** Provided information follows **

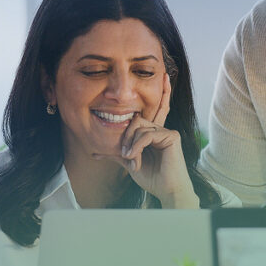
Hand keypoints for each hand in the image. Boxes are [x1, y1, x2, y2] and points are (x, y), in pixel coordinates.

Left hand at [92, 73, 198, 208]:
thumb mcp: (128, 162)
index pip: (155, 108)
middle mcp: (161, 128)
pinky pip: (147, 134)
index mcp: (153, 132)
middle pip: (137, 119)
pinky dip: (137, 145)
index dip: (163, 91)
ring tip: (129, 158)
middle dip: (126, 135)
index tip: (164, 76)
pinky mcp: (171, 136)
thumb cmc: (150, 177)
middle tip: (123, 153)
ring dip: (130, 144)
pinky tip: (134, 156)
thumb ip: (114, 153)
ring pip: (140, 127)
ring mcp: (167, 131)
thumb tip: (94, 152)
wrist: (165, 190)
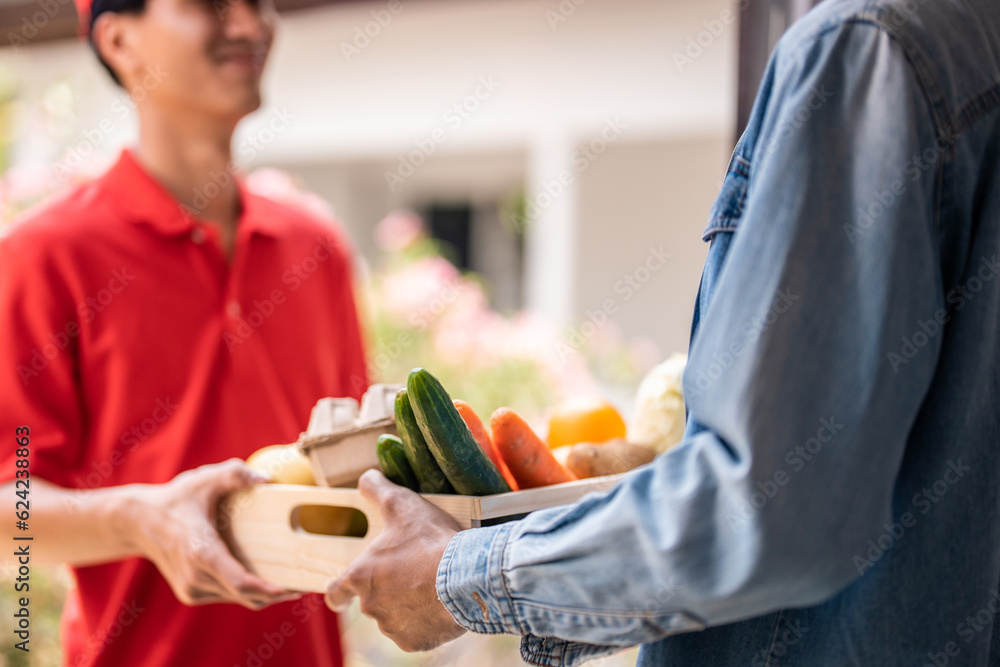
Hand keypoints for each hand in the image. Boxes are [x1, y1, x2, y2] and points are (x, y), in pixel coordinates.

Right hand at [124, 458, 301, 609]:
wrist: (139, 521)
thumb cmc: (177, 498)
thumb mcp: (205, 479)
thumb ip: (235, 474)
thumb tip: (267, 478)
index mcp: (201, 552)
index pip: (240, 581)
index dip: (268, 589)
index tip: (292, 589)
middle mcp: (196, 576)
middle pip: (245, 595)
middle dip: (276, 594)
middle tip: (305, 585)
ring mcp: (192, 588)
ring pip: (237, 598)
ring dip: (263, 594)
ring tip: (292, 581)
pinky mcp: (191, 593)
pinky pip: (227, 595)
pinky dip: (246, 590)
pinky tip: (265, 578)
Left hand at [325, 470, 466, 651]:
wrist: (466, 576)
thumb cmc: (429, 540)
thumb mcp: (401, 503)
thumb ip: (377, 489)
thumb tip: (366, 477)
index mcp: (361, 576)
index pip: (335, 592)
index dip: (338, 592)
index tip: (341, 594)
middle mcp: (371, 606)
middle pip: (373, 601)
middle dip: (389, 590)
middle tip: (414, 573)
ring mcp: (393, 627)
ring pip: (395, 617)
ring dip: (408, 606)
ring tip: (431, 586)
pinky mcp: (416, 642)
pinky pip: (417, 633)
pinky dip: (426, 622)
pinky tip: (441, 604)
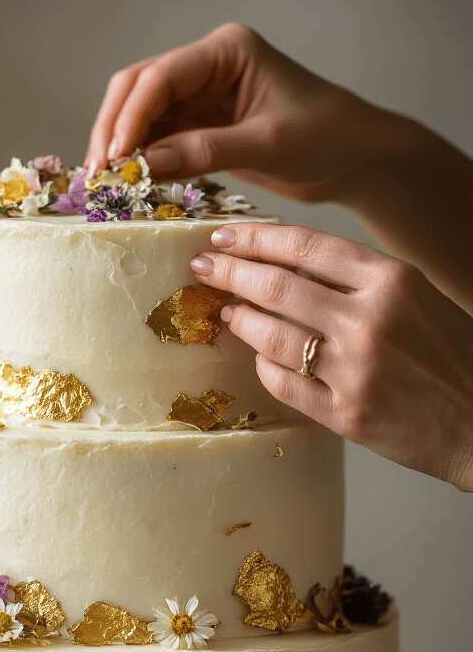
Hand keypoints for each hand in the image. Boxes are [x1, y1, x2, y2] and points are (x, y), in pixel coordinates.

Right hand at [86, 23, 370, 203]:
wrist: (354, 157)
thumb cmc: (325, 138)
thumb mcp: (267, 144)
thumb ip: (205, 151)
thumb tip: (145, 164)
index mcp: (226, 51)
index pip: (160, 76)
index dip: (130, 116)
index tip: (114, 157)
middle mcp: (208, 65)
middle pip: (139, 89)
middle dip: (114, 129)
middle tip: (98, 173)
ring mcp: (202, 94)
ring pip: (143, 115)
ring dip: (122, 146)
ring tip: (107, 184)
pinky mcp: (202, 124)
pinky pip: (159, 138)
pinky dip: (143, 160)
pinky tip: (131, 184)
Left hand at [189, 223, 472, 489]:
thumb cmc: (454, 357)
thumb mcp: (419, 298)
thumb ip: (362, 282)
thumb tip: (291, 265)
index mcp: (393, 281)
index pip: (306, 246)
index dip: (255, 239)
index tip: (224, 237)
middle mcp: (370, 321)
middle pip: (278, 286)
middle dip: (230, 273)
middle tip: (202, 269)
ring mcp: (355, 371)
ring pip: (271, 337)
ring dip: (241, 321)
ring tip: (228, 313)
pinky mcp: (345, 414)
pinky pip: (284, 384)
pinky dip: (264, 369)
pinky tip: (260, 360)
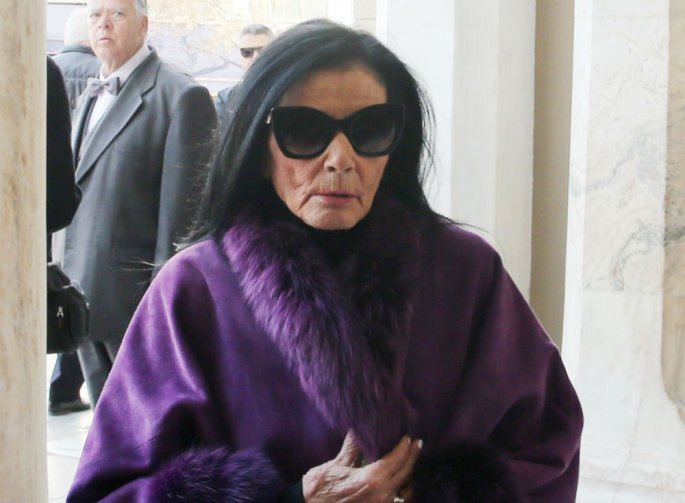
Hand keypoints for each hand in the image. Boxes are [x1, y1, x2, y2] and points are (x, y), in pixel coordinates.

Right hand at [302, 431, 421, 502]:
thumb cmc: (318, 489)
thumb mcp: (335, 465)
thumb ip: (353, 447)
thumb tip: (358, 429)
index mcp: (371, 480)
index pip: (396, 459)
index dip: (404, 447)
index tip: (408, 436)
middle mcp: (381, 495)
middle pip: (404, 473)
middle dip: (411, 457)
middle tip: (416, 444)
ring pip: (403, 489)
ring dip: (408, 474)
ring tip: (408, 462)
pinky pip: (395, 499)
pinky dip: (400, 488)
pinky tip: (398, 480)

** End of Provided information **

Exercise brief
Take the material above from the line containing "pinky mcp: (416, 642)" up to and including the line containing "thumb cmc: (325, 138)" and retype it exactly, without any pictures.

Output below
pinky mcp: (416, 642)
pinky pip: (417, 633)
pinky dip: (426, 622)
pinky tip: (441, 604)
Hand keypoints for each hand in the image. Boxes are [x1, y1, x2, y2] and points are (x, y), in pixel coordinates.

Right hand at [86, 23, 370, 203]:
wrist: (354, 157)
thumb cmc: (325, 138)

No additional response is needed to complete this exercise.